▶ **Task**: Using the records below, quote only the span that opens with the line containing "X009305Y008655D01*" and closes with the line containing "X009021Y008156D01*", exactly and inclusively.

(Design files in text formats)
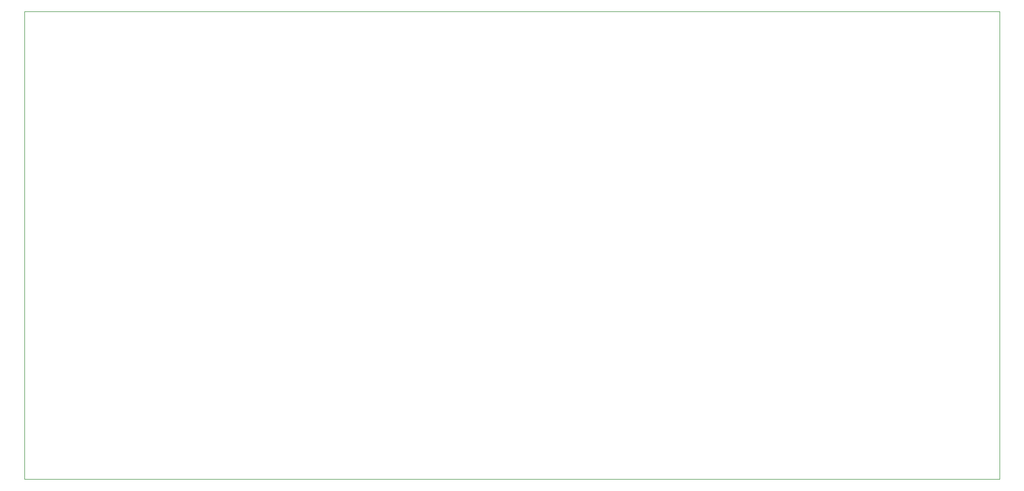
<source format=gbr>
%TF.GenerationSoftware,KiCad,Pcbnew,9.0.3*%
%TF.CreationDate,2025-07-30T15:06:46-04:00*%
%TF.ProjectId,blackboxvDualv4,626c6163-6b62-46f7-9876-4475616c7634,rev?*%
%TF.SameCoordinates,Original*%
%TF.FileFunction,Profile,NP*%
%FSLAX46Y46*%
G04 Gerber Fmt 4.6, Leading zero omitted, Abs format (unit mm)*
G04 Created by KiCad (PCBNEW 9.0.3) date 2025-07-30 15:06:46*
%MOMM*%
%LPD*%
G01*
G04 APERTURE LIST*
%TA.AperFunction,Profile*%
%ADD10C,0.050000*%
%TD*%
G04 APERTURE END LIST*
D10*
X227901600Y-66908600D02*
X69100600Y-66908600D01*
X69100600Y-66908600D02*
X69100600Y-143098600D01*
X69100600Y-143098600D02*
X227901600Y-143098600D01*
X227901600Y-143098600D02*
X227901600Y-66908600D01*
M02*

</source>
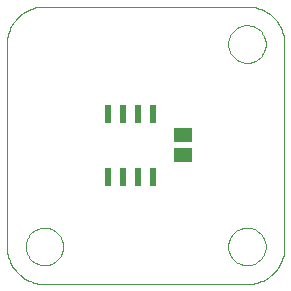
<source format=gtp>
G75*
G70*
%OFA0B0*%
%FSLAX24Y24*%
%IPPOS*%
%LPD*%
%AMOC8*
5,1,8,0,0,1.08239X$1,22.5*
%
%ADD10C,0.0000*%
%ADD11R,0.0236X0.0610*%
%ADD12R,0.0591X0.0512*%
D10*
X000680Y001930D02*
X000680Y008680D01*
X000682Y008748D01*
X000687Y008815D01*
X000696Y008882D01*
X000709Y008949D01*
X000726Y009014D01*
X000745Y009079D01*
X000769Y009143D01*
X000796Y009205D01*
X000826Y009266D01*
X000859Y009324D01*
X000895Y009381D01*
X000935Y009436D01*
X000977Y009489D01*
X001023Y009540D01*
X001070Y009587D01*
X001121Y009633D01*
X001174Y009675D01*
X001229Y009715D01*
X001286Y009751D01*
X001344Y009784D01*
X001405Y009814D01*
X001467Y009841D01*
X001531Y009865D01*
X001596Y009884D01*
X001661Y009901D01*
X001728Y009914D01*
X001795Y009923D01*
X001862Y009928D01*
X001930Y009930D01*
X008680Y009930D01*
X008748Y009928D01*
X008815Y009923D01*
X008882Y009914D01*
X008949Y009901D01*
X009014Y009884D01*
X009079Y009865D01*
X009143Y009841D01*
X009205Y009814D01*
X009266Y009784D01*
X009324Y009751D01*
X009381Y009715D01*
X009436Y009675D01*
X009489Y009633D01*
X009540Y009587D01*
X009587Y009540D01*
X009633Y009489D01*
X009675Y009436D01*
X009715Y009381D01*
X009751Y009324D01*
X009784Y009266D01*
X009814Y009205D01*
X009841Y009143D01*
X009865Y009079D01*
X009884Y009014D01*
X009901Y008949D01*
X009914Y008882D01*
X009923Y008815D01*
X009928Y008748D01*
X009930Y008680D01*
X009930Y001930D01*
X009928Y001862D01*
X009923Y001795D01*
X009914Y001728D01*
X009901Y001661D01*
X009884Y001596D01*
X009865Y001531D01*
X009841Y001467D01*
X009814Y001405D01*
X009784Y001344D01*
X009751Y001286D01*
X009715Y001229D01*
X009675Y001174D01*
X009633Y001121D01*
X009587Y001070D01*
X009540Y001023D01*
X009489Y000977D01*
X009436Y000935D01*
X009381Y000895D01*
X009324Y000859D01*
X009266Y000826D01*
X009205Y000796D01*
X009143Y000769D01*
X009079Y000745D01*
X009014Y000726D01*
X008949Y000709D01*
X008882Y000696D01*
X008815Y000687D01*
X008748Y000682D01*
X008680Y000680D01*
X001930Y000680D01*
X001862Y000682D01*
X001795Y000687D01*
X001728Y000696D01*
X001661Y000709D01*
X001596Y000726D01*
X001531Y000745D01*
X001467Y000769D01*
X001405Y000796D01*
X001344Y000826D01*
X001286Y000859D01*
X001229Y000895D01*
X001174Y000935D01*
X001121Y000977D01*
X001070Y001023D01*
X001023Y001070D01*
X000977Y001121D01*
X000935Y001174D01*
X000895Y001229D01*
X000859Y001286D01*
X000826Y001344D01*
X000796Y001405D01*
X000769Y001467D01*
X000745Y001531D01*
X000726Y001596D01*
X000709Y001661D01*
X000696Y001728D01*
X000687Y001795D01*
X000682Y001862D01*
X000680Y001930D01*
X001305Y001930D02*
X001307Y001980D01*
X001313Y002029D01*
X001323Y002078D01*
X001336Y002125D01*
X001354Y002172D01*
X001375Y002217D01*
X001399Y002260D01*
X001427Y002301D01*
X001458Y002340D01*
X001492Y002376D01*
X001529Y002410D01*
X001569Y002440D01*
X001610Y002467D01*
X001654Y002491D01*
X001699Y002511D01*
X001746Y002527D01*
X001794Y002540D01*
X001843Y002549D01*
X001893Y002554D01*
X001942Y002555D01*
X001992Y002552D01*
X002041Y002545D01*
X002090Y002534D01*
X002137Y002520D01*
X002183Y002501D01*
X002228Y002479D01*
X002271Y002454D01*
X002311Y002425D01*
X002349Y002393D01*
X002385Y002359D01*
X002418Y002321D01*
X002447Y002281D01*
X002473Y002239D01*
X002496Y002195D01*
X002515Y002149D01*
X002531Y002102D01*
X002543Y002053D01*
X002551Y002004D01*
X002555Y001955D01*
X002555Y001905D01*
X002551Y001856D01*
X002543Y001807D01*
X002531Y001758D01*
X002515Y001711D01*
X002496Y001665D01*
X002473Y001621D01*
X002447Y001579D01*
X002418Y001539D01*
X002385Y001501D01*
X002349Y001467D01*
X002311Y001435D01*
X002271Y001406D01*
X002228Y001381D01*
X002183Y001359D01*
X002137Y001340D01*
X002090Y001326D01*
X002041Y001315D01*
X001992Y001308D01*
X001942Y001305D01*
X001893Y001306D01*
X001843Y001311D01*
X001794Y001320D01*
X001746Y001333D01*
X001699Y001349D01*
X001654Y001369D01*
X001610Y001393D01*
X001569Y001420D01*
X001529Y001450D01*
X001492Y001484D01*
X001458Y001520D01*
X001427Y001559D01*
X001399Y001600D01*
X001375Y001643D01*
X001354Y001688D01*
X001336Y001735D01*
X001323Y001782D01*
X001313Y001831D01*
X001307Y001880D01*
X001305Y001930D01*
X008055Y001930D02*
X008057Y001980D01*
X008063Y002029D01*
X008073Y002078D01*
X008086Y002125D01*
X008104Y002172D01*
X008125Y002217D01*
X008149Y002260D01*
X008177Y002301D01*
X008208Y002340D01*
X008242Y002376D01*
X008279Y002410D01*
X008319Y002440D01*
X008360Y002467D01*
X008404Y002491D01*
X008449Y002511D01*
X008496Y002527D01*
X008544Y002540D01*
X008593Y002549D01*
X008643Y002554D01*
X008692Y002555D01*
X008742Y002552D01*
X008791Y002545D01*
X008840Y002534D01*
X008887Y002520D01*
X008933Y002501D01*
X008978Y002479D01*
X009021Y002454D01*
X009061Y002425D01*
X009099Y002393D01*
X009135Y002359D01*
X009168Y002321D01*
X009197Y002281D01*
X009223Y002239D01*
X009246Y002195D01*
X009265Y002149D01*
X009281Y002102D01*
X009293Y002053D01*
X009301Y002004D01*
X009305Y001955D01*
X009305Y001905D01*
X009301Y001856D01*
X009293Y001807D01*
X009281Y001758D01*
X009265Y001711D01*
X009246Y001665D01*
X009223Y001621D01*
X009197Y001579D01*
X009168Y001539D01*
X009135Y001501D01*
X009099Y001467D01*
X009061Y001435D01*
X009021Y001406D01*
X008978Y001381D01*
X008933Y001359D01*
X008887Y001340D01*
X008840Y001326D01*
X008791Y001315D01*
X008742Y001308D01*
X008692Y001305D01*
X008643Y001306D01*
X008593Y001311D01*
X008544Y001320D01*
X008496Y001333D01*
X008449Y001349D01*
X008404Y001369D01*
X008360Y001393D01*
X008319Y001420D01*
X008279Y001450D01*
X008242Y001484D01*
X008208Y001520D01*
X008177Y001559D01*
X008149Y001600D01*
X008125Y001643D01*
X008104Y001688D01*
X008086Y001735D01*
X008073Y001782D01*
X008063Y001831D01*
X008057Y001880D01*
X008055Y001930D01*
X008055Y008680D02*
X008057Y008730D01*
X008063Y008779D01*
X008073Y008828D01*
X008086Y008875D01*
X008104Y008922D01*
X008125Y008967D01*
X008149Y009010D01*
X008177Y009051D01*
X008208Y009090D01*
X008242Y009126D01*
X008279Y009160D01*
X008319Y009190D01*
X008360Y009217D01*
X008404Y009241D01*
X008449Y009261D01*
X008496Y009277D01*
X008544Y009290D01*
X008593Y009299D01*
X008643Y009304D01*
X008692Y009305D01*
X008742Y009302D01*
X008791Y009295D01*
X008840Y009284D01*
X008887Y009270D01*
X008933Y009251D01*
X008978Y009229D01*
X009021Y009204D01*
X009061Y009175D01*
X009099Y009143D01*
X009135Y009109D01*
X009168Y009071D01*
X009197Y009031D01*
X009223Y008989D01*
X009246Y008945D01*
X009265Y008899D01*
X009281Y008852D01*
X009293Y008803D01*
X009301Y008754D01*
X009305Y008705D01*
X009305Y008655D01*
X009301Y008606D01*
X009293Y008557D01*
X009281Y008508D01*
X009265Y008461D01*
X009246Y008415D01*
X009223Y008371D01*
X009197Y008329D01*
X009168Y008289D01*
X009135Y008251D01*
X009099Y008217D01*
X009061Y008185D01*
X009021Y008156D01*
X008978Y008131D01*
X008933Y008109D01*
X008887Y008090D01*
X008840Y008076D01*
X008791Y008065D01*
X008742Y008058D01*
X008692Y008055D01*
X008643Y008056D01*
X008593Y008061D01*
X008544Y008070D01*
X008496Y008083D01*
X008449Y008099D01*
X008404Y008119D01*
X008360Y008143D01*
X008319Y008170D01*
X008279Y008200D01*
X008242Y008234D01*
X008208Y008270D01*
X008177Y008309D01*
X008149Y008350D01*
X008125Y008393D01*
X008104Y008438D01*
X008086Y008485D01*
X008073Y008532D01*
X008063Y008581D01*
X008057Y008630D01*
X008055Y008680D01*
D11*
X005555Y006364D03*
X005055Y006364D03*
X004555Y006364D03*
X004055Y006364D03*
X004055Y004238D03*
X004555Y004238D03*
X005055Y004238D03*
X005555Y004238D03*
D12*
X006555Y004970D03*
X006555Y005640D03*
M02*

</source>
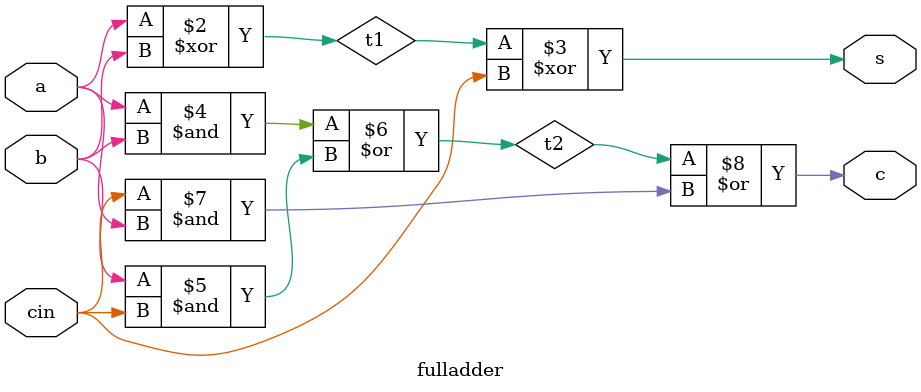
<source format=v>

module fulladder
(input a,b,cin,
 output reg s,c);

reg t1,t2;

always @ (a,b,cin)
begin 
	t1=a^b;
	s=t1^cin;
	t2= a&b|b&cin;
	c=t2|cin&a;
end
endmodule
</source>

▶ **Answer box**:
X009305Y008655D01*
X009301Y008606D01*
X009293Y008557D01*
X009281Y008508D01*
X009265Y008461D01*
X009246Y008415D01*
X009223Y008371D01*
X009197Y008329D01*
X009168Y008289D01*
X009135Y008251D01*
X009099Y008217D01*
X009061Y008185D01*
X009021Y008156D01*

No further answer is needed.